Rockets from the East

The Economist has a good and thoughtful round-up of the recent flurry about North Korea's provocative missile trials.

On the first note Pakistan and not North Korea is the most dangerous country in Asia according to the Economist's editors but still we should worry, at least a bit.

'With its medieval economy and eccentric leader, the Hermit Kingdom often seems more tragi-comic than threatening. By many measures, North Korea is not even the most terrifying country in Asia; that dubious honour belongs to Pakistan (see leader and survey). Evil though Mr Kim undoubtedly is, the chief dangers his regime poses to outsiders are often accidental: that one of its rockets will unintentionally hit Japan, or that North Korea's economy will collapse (something that terrifies both China and South Korea). Mr Kim claimed that his previous launch—of a Taepodong missile over Japan in 1998—put into orbit a satellite which then warbled patriotic tunes back from space. In fact, although that rocket flew farther than this week's ones, its final stage plopped into the Pacific.'


'Yet there are still grounds for worry. Mr Kim would not be the first to claim a space programme as disguise for a weapons programme, and rockets that can lift other things into space can carry warheads too.'

But what is the point then? Well, Mr Kim wants to be taken seriously of course ... 'Iran and India' seriously. I think the Economist's point about the six-ways talks is on the spot. Mr Kim saw an opportunity and took it.

'So what is Mr Kim up to? Miffed at America's recent crackdown on his kleptocratic regime's hard-currency take from dollar counterfeiting, drug running and the like, this week's display was partly a rocket-fuelled raspberry at George Bush.
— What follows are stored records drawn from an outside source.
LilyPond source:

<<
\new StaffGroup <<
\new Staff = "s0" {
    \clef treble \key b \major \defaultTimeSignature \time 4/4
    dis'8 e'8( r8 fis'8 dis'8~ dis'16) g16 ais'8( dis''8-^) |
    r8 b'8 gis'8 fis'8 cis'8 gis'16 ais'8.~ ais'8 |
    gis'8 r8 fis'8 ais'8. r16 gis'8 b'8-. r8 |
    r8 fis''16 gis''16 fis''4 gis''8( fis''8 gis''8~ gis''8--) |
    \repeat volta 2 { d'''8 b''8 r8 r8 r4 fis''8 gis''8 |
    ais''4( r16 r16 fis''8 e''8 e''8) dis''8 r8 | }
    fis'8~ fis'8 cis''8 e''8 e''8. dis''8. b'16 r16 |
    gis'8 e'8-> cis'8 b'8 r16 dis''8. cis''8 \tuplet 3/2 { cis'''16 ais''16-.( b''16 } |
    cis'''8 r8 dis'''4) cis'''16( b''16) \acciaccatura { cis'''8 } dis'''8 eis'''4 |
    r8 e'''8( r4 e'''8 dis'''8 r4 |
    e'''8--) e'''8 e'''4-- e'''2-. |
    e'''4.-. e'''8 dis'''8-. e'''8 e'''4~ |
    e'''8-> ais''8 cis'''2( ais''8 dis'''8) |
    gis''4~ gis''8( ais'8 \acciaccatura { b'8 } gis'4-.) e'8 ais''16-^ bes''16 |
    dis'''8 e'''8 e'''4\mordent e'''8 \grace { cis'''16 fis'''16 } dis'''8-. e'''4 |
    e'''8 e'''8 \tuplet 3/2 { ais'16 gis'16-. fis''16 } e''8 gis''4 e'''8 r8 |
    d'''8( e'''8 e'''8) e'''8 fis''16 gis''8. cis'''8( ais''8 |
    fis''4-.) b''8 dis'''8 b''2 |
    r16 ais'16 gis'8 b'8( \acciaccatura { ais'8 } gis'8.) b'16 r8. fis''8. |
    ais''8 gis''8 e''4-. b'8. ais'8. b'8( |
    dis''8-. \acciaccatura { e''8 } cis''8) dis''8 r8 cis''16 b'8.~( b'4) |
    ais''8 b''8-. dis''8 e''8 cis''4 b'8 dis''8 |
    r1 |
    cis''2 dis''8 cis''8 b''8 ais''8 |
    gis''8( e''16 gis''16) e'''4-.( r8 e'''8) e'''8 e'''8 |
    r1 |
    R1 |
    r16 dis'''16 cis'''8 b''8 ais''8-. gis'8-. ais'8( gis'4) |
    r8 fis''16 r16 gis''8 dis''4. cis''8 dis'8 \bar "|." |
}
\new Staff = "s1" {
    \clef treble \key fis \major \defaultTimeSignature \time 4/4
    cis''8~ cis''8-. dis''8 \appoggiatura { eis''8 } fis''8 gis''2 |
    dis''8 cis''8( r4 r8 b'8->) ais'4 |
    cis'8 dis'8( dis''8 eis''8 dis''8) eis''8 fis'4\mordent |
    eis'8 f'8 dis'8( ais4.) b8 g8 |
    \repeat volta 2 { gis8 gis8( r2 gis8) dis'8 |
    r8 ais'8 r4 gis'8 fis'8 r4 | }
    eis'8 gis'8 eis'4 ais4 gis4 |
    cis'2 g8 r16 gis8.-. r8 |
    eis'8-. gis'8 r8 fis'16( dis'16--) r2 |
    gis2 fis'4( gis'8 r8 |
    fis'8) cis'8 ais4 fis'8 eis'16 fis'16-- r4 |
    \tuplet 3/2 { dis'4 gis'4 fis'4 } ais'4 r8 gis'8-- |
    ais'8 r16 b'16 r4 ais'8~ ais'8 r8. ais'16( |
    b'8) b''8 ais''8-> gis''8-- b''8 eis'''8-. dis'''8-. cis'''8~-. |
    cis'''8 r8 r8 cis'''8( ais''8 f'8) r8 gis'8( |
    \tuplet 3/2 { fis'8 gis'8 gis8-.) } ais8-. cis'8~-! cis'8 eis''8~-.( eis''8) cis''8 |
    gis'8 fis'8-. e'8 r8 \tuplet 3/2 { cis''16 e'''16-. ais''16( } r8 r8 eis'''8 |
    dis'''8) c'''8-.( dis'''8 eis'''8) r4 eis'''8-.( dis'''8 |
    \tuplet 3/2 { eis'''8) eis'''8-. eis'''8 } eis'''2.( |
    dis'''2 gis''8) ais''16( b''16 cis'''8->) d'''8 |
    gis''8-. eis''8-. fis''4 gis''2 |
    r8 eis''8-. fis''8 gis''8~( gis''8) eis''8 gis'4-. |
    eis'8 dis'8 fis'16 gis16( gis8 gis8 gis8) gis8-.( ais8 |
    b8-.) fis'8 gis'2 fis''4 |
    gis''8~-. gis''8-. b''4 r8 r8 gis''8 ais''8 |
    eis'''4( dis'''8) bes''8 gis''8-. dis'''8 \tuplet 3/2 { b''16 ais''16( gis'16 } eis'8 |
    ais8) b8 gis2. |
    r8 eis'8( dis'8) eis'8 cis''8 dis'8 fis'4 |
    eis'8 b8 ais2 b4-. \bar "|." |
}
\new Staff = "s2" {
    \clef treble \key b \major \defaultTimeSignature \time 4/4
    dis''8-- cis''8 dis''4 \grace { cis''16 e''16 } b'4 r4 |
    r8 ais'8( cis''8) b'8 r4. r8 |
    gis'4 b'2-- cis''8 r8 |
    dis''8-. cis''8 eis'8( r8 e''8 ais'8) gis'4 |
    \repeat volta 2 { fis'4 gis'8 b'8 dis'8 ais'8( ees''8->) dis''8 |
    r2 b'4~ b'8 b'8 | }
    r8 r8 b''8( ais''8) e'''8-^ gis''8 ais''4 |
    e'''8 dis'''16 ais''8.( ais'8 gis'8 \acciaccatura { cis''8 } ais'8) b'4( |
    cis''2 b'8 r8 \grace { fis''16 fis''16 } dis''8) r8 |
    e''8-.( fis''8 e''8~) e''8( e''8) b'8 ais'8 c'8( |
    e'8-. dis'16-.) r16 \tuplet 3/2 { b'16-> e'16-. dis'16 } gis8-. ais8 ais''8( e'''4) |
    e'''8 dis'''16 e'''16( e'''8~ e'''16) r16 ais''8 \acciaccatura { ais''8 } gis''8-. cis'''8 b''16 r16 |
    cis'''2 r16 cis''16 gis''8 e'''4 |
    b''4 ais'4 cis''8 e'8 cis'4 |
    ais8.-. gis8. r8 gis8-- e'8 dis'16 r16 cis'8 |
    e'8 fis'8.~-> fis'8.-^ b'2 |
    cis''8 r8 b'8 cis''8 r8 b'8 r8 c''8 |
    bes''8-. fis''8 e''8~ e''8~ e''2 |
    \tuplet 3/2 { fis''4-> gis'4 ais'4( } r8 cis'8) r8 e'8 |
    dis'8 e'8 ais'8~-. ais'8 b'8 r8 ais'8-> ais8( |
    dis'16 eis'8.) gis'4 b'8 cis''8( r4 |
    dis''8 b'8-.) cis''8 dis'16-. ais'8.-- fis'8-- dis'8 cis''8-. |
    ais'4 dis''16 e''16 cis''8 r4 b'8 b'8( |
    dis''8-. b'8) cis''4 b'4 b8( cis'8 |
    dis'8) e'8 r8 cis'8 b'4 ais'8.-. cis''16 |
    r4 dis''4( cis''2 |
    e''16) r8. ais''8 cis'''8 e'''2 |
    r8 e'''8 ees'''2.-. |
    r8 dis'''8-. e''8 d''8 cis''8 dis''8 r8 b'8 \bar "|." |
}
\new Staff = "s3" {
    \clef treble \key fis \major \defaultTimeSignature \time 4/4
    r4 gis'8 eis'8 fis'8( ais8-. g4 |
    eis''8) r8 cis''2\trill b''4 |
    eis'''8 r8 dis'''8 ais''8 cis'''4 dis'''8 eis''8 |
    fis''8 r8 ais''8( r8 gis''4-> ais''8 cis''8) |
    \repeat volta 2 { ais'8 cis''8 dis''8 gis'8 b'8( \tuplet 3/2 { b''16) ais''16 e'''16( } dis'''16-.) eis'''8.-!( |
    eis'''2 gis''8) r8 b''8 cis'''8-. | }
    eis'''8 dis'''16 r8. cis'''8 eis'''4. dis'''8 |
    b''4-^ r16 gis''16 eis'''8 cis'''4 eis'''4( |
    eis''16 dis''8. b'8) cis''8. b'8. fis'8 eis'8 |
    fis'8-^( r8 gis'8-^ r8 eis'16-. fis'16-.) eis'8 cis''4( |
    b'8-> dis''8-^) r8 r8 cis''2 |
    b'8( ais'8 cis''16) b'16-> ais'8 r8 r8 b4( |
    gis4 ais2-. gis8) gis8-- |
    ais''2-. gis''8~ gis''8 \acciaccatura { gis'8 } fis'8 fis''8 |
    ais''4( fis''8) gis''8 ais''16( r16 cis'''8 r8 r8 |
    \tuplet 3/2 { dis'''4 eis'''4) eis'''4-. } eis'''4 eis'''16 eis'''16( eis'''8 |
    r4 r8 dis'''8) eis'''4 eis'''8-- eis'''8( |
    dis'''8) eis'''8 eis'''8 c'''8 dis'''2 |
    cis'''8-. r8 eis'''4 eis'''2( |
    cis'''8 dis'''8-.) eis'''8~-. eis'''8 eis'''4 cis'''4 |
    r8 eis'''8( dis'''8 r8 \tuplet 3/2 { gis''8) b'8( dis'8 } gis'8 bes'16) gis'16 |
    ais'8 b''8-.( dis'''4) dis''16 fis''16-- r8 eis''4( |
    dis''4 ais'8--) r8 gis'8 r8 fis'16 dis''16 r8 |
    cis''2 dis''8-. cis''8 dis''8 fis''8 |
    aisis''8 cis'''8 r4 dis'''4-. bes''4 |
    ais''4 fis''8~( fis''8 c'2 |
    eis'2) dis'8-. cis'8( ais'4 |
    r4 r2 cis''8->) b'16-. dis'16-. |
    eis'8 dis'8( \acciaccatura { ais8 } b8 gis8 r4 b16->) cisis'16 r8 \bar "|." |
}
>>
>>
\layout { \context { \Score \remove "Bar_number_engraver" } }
It may also partly have been intended as a technology demonstration for the few countries still in the market to buy North Korean missiles, such as Iran (if so, it did not work well). But Mr Kim's biggest target was surely the six-way talks; in particular, he wants to be treated more like Iran or, especially, India.'

The future path depends much on China according to The Economist ...

'The temptation for a wounded China will be to blame all this on America and Japan. China does not want to antagonise the unpredictable Mr Kim; and it is keen to draw South Korea closer in the game of regional rivalries (both countries have rows with Japan over disputed islands). The result could be a new round of regional suspicion and rivalry—or worse.

Alternatively China could shoulder some real responsibility for security in East Asia and close ranks against Mr Kim. That should start with a clear condemnation from the UN Security Council. But it should go further. Loth to apply sanctions, China props up Mr Kim's regime. Holding back some of that largesse would show him that he cannot destabilise the neighbourhood and get away with it. A lot more than the awkward Mr Kim's future depends on it.